CLAP, ACIR and SCOOP: Novel techniques for improving the performance of dynamic Metric Access Methods
Introduction
In recent years, the technological advances in electronic devices have accelerated the generation of complex data. In this work, we use the term complex data to refer to data that cannot be represented by traditional types, such as numbers, characters, dates and short texts. Examples of complex data are large texts, time series, georeferenced imagery, genetic sequences, photos and videos.
The scalar data domains possess the order relation property, which allows identifying, for each pair of elements in the domain, whether one precedes the other according to some criterion. Based on this property, most of the index structures implemented in the current Relational Database Management Systems (RDBMSs) are able to efficiently perform queries. However, the order relation does not apply to most of the complex domains [1]. Since traditional index structures are based on this property, they are not suitable for complex data. Hence, the Metric Access Methods (MAMs) were developed to index complex data and to allow efficient similarity searches.
Several MAMs have been proposed, categorized in different ways depending on which factors are considered to structure the indexed data. These factors comprehend: response type, structure dynamicity, space partitioning and pivot type. Regarding response type, MAMs can be either exact or approximate. Approximate MAMs provide less accurate responses in favor of efficiency. As to structure dynamicity, MAMs can be either dynamic or static. Dynamic MAMs enable adding and removing elements at any time with no need for reconstruction. Static MAMs, on the other hand, require the prior existence of the whole dataset to be indexed and usually need to be reconstructed in face of updates. Considering space partitioning, the basic types include: ball partitioning [2], generalized hyperplane partitioning [2] and excluded middle partitioning [3]. Lastly, with respect to pivot type, MAMs can be based either on global or local pivots.

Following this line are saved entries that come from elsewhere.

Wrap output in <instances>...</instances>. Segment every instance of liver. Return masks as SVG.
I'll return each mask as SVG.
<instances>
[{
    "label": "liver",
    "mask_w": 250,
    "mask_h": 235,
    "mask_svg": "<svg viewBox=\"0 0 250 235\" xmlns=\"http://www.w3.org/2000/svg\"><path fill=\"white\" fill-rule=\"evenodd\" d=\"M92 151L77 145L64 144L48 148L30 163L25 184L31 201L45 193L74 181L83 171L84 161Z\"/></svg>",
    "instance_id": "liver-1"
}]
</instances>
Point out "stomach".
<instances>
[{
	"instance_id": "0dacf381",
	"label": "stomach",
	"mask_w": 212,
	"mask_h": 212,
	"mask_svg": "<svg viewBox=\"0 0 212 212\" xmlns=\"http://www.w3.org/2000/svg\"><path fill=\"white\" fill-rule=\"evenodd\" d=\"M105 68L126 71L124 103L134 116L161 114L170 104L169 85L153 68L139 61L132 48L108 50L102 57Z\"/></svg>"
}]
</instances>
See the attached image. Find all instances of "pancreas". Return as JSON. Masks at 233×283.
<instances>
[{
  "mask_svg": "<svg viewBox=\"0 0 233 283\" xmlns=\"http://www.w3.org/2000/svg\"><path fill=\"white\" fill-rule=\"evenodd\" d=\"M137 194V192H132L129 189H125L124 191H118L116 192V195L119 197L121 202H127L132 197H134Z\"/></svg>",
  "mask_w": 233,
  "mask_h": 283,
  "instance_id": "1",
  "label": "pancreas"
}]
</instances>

In this paper, pivots are elements that act as representatives of certain regions of the dataset. Their purpose is to prune irrelevant elements during query execution. It is said that a pivot is global when every element in the dataset can be referenced through it, whereas a pivot is local when only a portion of the dataset can be referenced through it. Because global pivots refers to every element in the dataset, they have a high impact in the process of pruning irrelevant elements, since a single global pivot can be used to discard large amounts of irrelevant elements. However, MAMs based on global pivots may have their dynamicity compromised by the fact that eventual pivot-related updates must be propagated through the entire structure. Local pivots, on the other hand, restrict the maintenance locally at the price of a lower pruning ability. Therefore, pivot type and structure dynamicity are directly related to each other.

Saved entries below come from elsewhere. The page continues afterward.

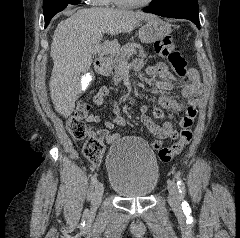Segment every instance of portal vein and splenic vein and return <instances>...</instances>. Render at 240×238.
I'll use <instances>...</instances> for the list:
<instances>
[{"label":"portal vein and splenic vein","instance_id":"obj_1","mask_svg":"<svg viewBox=\"0 0 240 238\" xmlns=\"http://www.w3.org/2000/svg\"><path fill=\"white\" fill-rule=\"evenodd\" d=\"M101 47L99 46V45H96V46H94V47H92L91 49H90V51H91V53L92 54H97V53H100L101 52ZM113 53H115V51L114 50H102V54L103 55H107V54H113Z\"/></svg>","mask_w":240,"mask_h":238}]
</instances>
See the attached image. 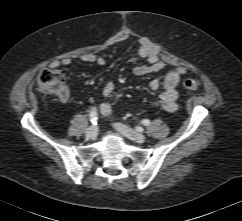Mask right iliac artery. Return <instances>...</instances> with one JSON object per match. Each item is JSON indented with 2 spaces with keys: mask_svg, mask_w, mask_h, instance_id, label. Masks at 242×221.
I'll return each mask as SVG.
<instances>
[{
  "mask_svg": "<svg viewBox=\"0 0 242 221\" xmlns=\"http://www.w3.org/2000/svg\"><path fill=\"white\" fill-rule=\"evenodd\" d=\"M90 121L93 125L97 124V120H98V113L97 110L94 108L92 109V111L90 112Z\"/></svg>",
  "mask_w": 242,
  "mask_h": 221,
  "instance_id": "82829eb1",
  "label": "right iliac artery"
}]
</instances>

In this paper, we address the challenge of improving the pruning ability of dynamic MAMs without harming their dynamicity. This is relevant for applications that manage online complex data and, consequently, demand dynamic and efficient index structures. We present novel techniques, applicable to hierarchical MAMs based on local pivots, which aim at reducing the number of distance calculations and disk accesses in similarity queries — two factors that determine the performance of MAMs. Specifically, our main contributions are as follows:
- •
The CLAP (Cutting Local Additional Pivots) technique, which employs local additional pivots to reduce the number of distance calculations;
- •
The ACIR (Anticipation of Child Information regarding Representatives) technique, which employs CLAP and anticipates information from child nodes related to node representatives to reduce the number of unnecessary disk accesses;
- •
The SCOOP (Searching with Cutting local pivots and informatiOn anticipatiOn of Pivots) technique, which employs CLAP and anticipates information from child nodes regarding both node representatives and additional pivots.

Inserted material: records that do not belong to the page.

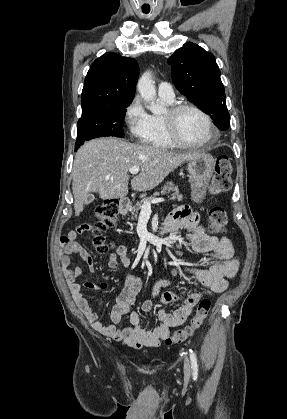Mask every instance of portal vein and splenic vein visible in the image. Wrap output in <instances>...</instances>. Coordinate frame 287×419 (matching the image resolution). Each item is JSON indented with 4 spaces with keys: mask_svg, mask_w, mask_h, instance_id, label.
I'll use <instances>...</instances> for the list:
<instances>
[{
    "mask_svg": "<svg viewBox=\"0 0 287 419\" xmlns=\"http://www.w3.org/2000/svg\"><path fill=\"white\" fill-rule=\"evenodd\" d=\"M129 172L131 173V174H137L138 172H139V168L138 167H131L130 169H129ZM164 201V198H155V199H153V200H151V201H145L144 203H143V205H142V210L143 211H151V203H160V202H163Z\"/></svg>",
    "mask_w": 287,
    "mask_h": 419,
    "instance_id": "18ae733b",
    "label": "portal vein and splenic vein"
}]
</instances>
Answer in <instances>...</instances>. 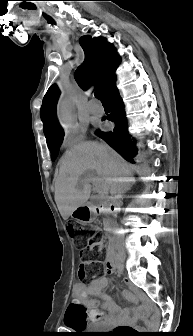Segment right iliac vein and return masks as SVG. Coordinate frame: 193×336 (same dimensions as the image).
<instances>
[{
    "label": "right iliac vein",
    "instance_id": "1",
    "mask_svg": "<svg viewBox=\"0 0 193 336\" xmlns=\"http://www.w3.org/2000/svg\"><path fill=\"white\" fill-rule=\"evenodd\" d=\"M126 261V255H123L121 257V263H120V266L123 267V263Z\"/></svg>",
    "mask_w": 193,
    "mask_h": 336
}]
</instances>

The CLAP technique employs local additional pivots to reduce the uncertainty region in the search space. This is the region of the search space that may contain elements that are not in the answer, but nonetheless cannot be pruned until they are individually analyzed — which implies distance calculations. The ACIR and SCOOP techniques, in turn, anticipate information from child nodes into their parents to enable pruning the irrelevant elements before visiting the disk pages that actually store them. Unlike other approaches that employ multiple pivots to define regions in the search space, our approaches allow reducing distance calculations and disk accesses without impairing the index dynamicity.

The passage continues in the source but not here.